Providence Alaska Medical Center declined to respond directly to Treadway’s assertions, citing patient privacy rules, but offered a statement saying the hospital’s “approach to limiting the movement of visitors and patients in and out of our facility is based on safety for our patients and caregivers who are in spaces with other highly vulnerable patients.”
“This type of administrative infection prevention, which is similar to sheltering, is one of the only effective prevention tools available and is done to reduce the likelihood of contributing to the spread of the virus within our facility,” the hospital said.
In mid-April, Providence relaxed a restrictive policy that had confined parents of babies in the neonatal intensive care unit to the hospital, letting parents who needed to leave the building to be allowed back in with a screening and proof of a hospital-issued pass.
Other limitations could change, Providence said.

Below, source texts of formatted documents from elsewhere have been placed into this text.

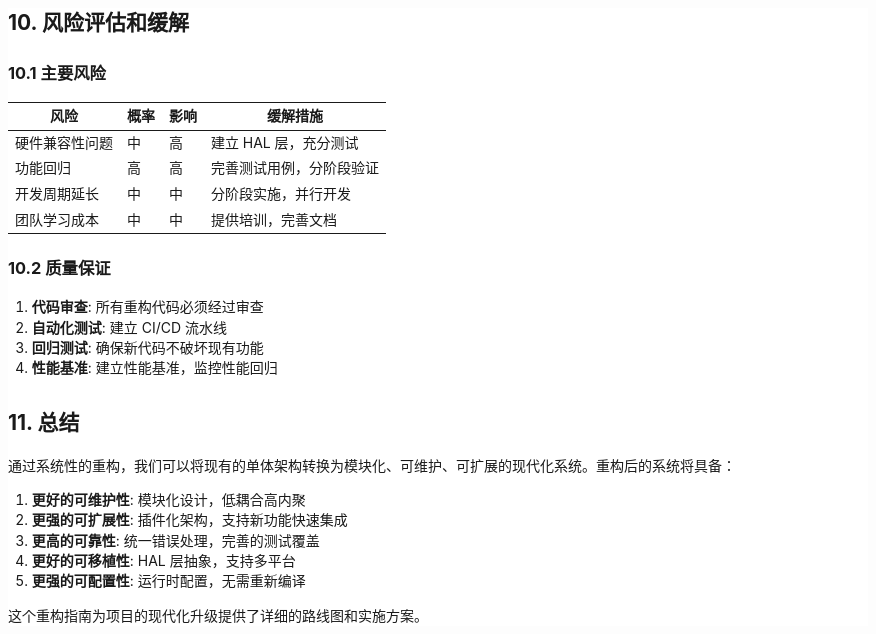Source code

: ## 10. 风险评估和缓解

### 10.1 主要风险

| 风险           | 概率 | 影响 | 缓解措施                 |
| -------------- | ---- | ---- | ------------------------ |
| 硬件兼容性问题 | 中   | 高   | 建立 HAL 层，充分测试    |
| 功能回归       | 高   | 高   | 完善测试用例，分阶段验证 |
| 开发周期延长   | 中   | 中   | 分阶段实施，并行开发     |
| 团队学习成本   | 中   | 中   | 提供培训，完善文档       |

### 10.2 质量保证

1. **代码审查**: 所有重构代码必须经过审查
2. **自动化测试**: 建立 CI/CD 流水线
3. **回归测试**: 确保新代码不破坏现有功能
4. **性能基准**: 建立性能基准，监控性能回归

## 11. 总结

通过系统性的重构，我们可以将现有的单体架构转换为模块化、可维护、可扩展的现代化系统。重构后的系统将具备：

1. **更好的可维护性**: 模块化设计，低耦合高内聚
2. **更强的可扩展性**: 插件化架构，支持新功能快速集成
3. **更高的可靠性**: 统一错误处理，完善的测试覆盖
4. **更好的可移植性**: HAL 层抽象，支持多平台
5. **更强的可配置性**: 运行时配置，无需重新编译

这个重构指南为项目的现代化升级提供了详细的路线图和实施方案。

“As the situation changes, we will use a meaningful, well-controlled approach to lift some of these restrictions so we can ensure our high-risk patients are still safe,” the hospital said in a statement.
The nurses Treadway deals with on a daily basis have been kind and caring, she said. But she questions whether the coronavirus restrictions that have kept her from being allowed outside with a mask for a few minutes are overkill, and what they are doing to the mental health of other expectant mothers facing lengthy stays.
“I just want to go outside for 10 minutes,” she said. “It’s not just my sanity. There are other women on this unit in my situation.”
Because of the coronavirus restrictions, she hasn’t met any of the other mothers on bed rest in the maternal unit.
To fill the long hours, Treadway has knitted hats (“Each kid has four hats,” she said) and watched the hit Netflix documentary series “Tiger King,” along with “Gilmore Girls” and “Grey’s Anatomy.” She can FaceTime with her mom and friends. She says she’s lucky that her husband, Nick Treadway, is permitted to visit after undergoing a screening process, when he isn’t at work on the North Slope. Sometimes he spends eight hours in the hospital room alongside her.
“I know her feelings of anxiety about not being able to leave the room,” he said. “This morning she had a little bit of a breakdown. I called her and we talked about it, calmed her down. It’s just stressful.”
Treadway is also dealing with a very lonely grief. She was originally pregnant with triplets, but lost one of her identical twin girls at 19 weeks. One of the hardest moments was calling the funeral home to make arrangements, isolated in her hospital room.
She has some reason to celebrate: This week, she hit 29 weeks of pregnancy and is officially in the third trimester, when the prognosis for prematurely born babies gets much better. She still faces weeks, if not more than a month, confined to her hospital room, staring at a wall with a TV, clock and a growing collection of ultrasound images.
They remind her what all the waiting is for.
“I know I’m going to have two wonderful babies,” she said. “The struggle will all be worth it in the end.”